The Scripture readings this morning, by Leonard Armstrong, were from Acts 7:55-60 and John 14:1-14.

His Character & Competence

Pastor Brad began by drawing a construct for us in an attempt to make the abstract ideas in his message more comprehensible and tangible. He drew three circles, side by side from left to right on a sheet of large paper. The circles were not touching one another.

The first he labeled “Stable.” It refers to the stable orientation of our status quo situation, which is reliable and certain. The second circle was referred to as De-stable, and represents uncertainty and chaos.

He noted that there is anxiety in between these circles. We much prefer the safety of stability over the insecurity of change. Moving from the first circle to the next involves risk as we go from the known to the unknown.

People react in different ways to this transition. Many, instead of moving to the third circle, called Re-Orientaton, move back to the first circle where they felt secure and comfortable. This move backward is called the Doom Loop.

The message today, based on insights from Psalm 31, centered in part on this passage in verse 4: “Keep me from the trap that is set before me.” The Doom Loop is such a trap.

The pastor then told a story about a couple who went on a balloon ride together with another couple The railings were lower than he expected and the experience of being a thousand feet in the air was both exhilarating and terrifying. Especially problematic was the apparent inexperience and background of the balloon pilot. His character and competence were to some extent questionable.

By way of contrast, for Christians, the character and competence of God are unquestionably reliable. The psalmist is able, therefore, to declare that he is “in the hands of Him who will not fail me.”

I want to go where God wants to lead. It involves change, risk, times of insecurity. But we can trust Him.

Paul, in the book of Acts, in response to the Spirit, changed his plans and went to Macedonia on one of his journeys. In addition to a change in where he went, he also had to change the normal pattern which he had developed in his missionary journeys. There was no synagogue in Philippi.

It wasn’t long before an altercation occurred which resulted in him and his friends getting beaten and thrown into prison. (You can check out the full story in Acts 16.)

Years later, Paul wrote a powerful to these Philippian believers.
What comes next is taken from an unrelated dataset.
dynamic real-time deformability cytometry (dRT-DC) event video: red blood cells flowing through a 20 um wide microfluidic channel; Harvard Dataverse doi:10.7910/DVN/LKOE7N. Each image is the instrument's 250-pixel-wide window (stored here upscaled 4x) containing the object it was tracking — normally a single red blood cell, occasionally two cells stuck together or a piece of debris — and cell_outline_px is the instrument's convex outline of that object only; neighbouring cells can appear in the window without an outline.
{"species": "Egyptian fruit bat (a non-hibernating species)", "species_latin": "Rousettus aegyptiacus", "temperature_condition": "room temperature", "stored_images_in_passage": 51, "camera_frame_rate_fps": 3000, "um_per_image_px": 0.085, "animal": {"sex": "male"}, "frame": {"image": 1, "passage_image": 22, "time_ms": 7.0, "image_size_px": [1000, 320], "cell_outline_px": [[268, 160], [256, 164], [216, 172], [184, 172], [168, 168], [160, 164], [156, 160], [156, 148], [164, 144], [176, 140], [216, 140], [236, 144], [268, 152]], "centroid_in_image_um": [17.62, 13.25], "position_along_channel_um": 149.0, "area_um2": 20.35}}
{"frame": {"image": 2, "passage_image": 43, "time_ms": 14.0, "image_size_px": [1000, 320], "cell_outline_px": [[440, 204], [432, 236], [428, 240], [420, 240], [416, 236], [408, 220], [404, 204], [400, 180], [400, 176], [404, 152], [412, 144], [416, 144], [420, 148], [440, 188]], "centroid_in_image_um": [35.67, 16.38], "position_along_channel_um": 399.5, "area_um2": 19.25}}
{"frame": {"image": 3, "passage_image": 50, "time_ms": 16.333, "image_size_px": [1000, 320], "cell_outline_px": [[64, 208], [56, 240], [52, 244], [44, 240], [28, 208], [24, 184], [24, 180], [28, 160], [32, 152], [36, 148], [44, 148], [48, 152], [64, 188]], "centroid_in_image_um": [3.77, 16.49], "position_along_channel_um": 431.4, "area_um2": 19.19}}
It was written during a time of extreme uncertainty in Paul’s own personal life. He had been in prison awaiting trial, a trial that would very possibly result in his execution. Yet, when writing the Philippians, a church characterized by suffering and poverty, he writes a letter filled with joy. And he writes with pride of their generosity toward other churches.

The pastor then shared a video about a man who told the story of his walk around a lake with his one year old son on his back. When he reached the furthest part of his walk away from the cabin, the rain came, followed by thunder and his son’s cries.

The story revealed the relationship of God our Father with each of us, His children. In all lives, rain must fall at times. When the rain and storms come, God is not indifferent to our cries. As the Scripture repeatedly reminds us, God does not ignore the cry of one who is afflicted. He is close to the broken-hearted.

It is a myth that Christians are supposed to have it all together. In point of fact, Jesus’ call is specifically to the weary and heavy laden. We’re called to Christ in our need, not when we have solved all our problems.

What the child in the video did not understand was that his father would do anything to get him home safe. The last mile, with his infant son close to his breast, the father repeated continuously, “I love you. We’re going to make it. I love you.”

Pastor Shannon closed by reminding us of God unwavering promise: “I will never fail or forsake you.”